Protein found in humans

Negative elongation factor A (or NELF-A) is a protein that in humans is encoded by the NELFA gene (previously WHSC2). This protein is part of the negative elongation factor (NELF) complex, together with
NELF-B, NELF-E, and either the C or D isoform of NELF-C/D. This complex interacts with RNA polymerase II-based transcriptional elongation and triggers transcriptional pausing. Though it was originally called "Wolf-Hirschhorn syndrome candidate 2", later research has indicated that it is actually not involved with Wolf-Hirschhorn syndrome.

== Function ==

This gene is expressed ubiquitously with higher levels in fetal than in adult tissues. It encodes a protein sharing 93% sequence identity with the mouse protein. Wolf-Hirschhorn syndrome (WHS) is a malformation syndrome associated with a hemizygous deletion of the distal short arm of chromosome 4. This gene is mapped to the 165 kb WHS critical region, and may play a role in the phenotype of the WHS or Pitt-Rogers-Danks syndrome.
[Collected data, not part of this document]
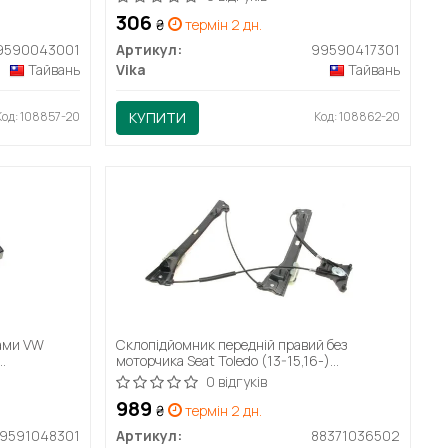
306
₴
термін 2 дн.
9590043001
Артикул:
99590417301
Тайвань
Vika
Тайвань
Код: 108857-20
КУПИТИ
Код: 108862-20
ками VW
Склопідйомник передній правий без
моторчика Seat Toledo (13-15,16-)
(88371036502) DPA
0 відгуків
989
₴
термін 2 дн.
9591048301
Артикул:
88371036502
The encoded protein is found to be capable of reacting with HLA-A2-restricted and tumor-specific cytotoxic T lymphocytes, suggesting a target for use in specific immunotherapy for a large number of cancer patients. This protein has also been shown to be a member of the NELF (negative elongation factor) protein complex that participates in the regulation of RNA polymerase II transcription elongation. NELFA encodes the NELF-A subunit of the NELF complex.

== Interactions ==

NELF-A has been shown to interact with NELF-E.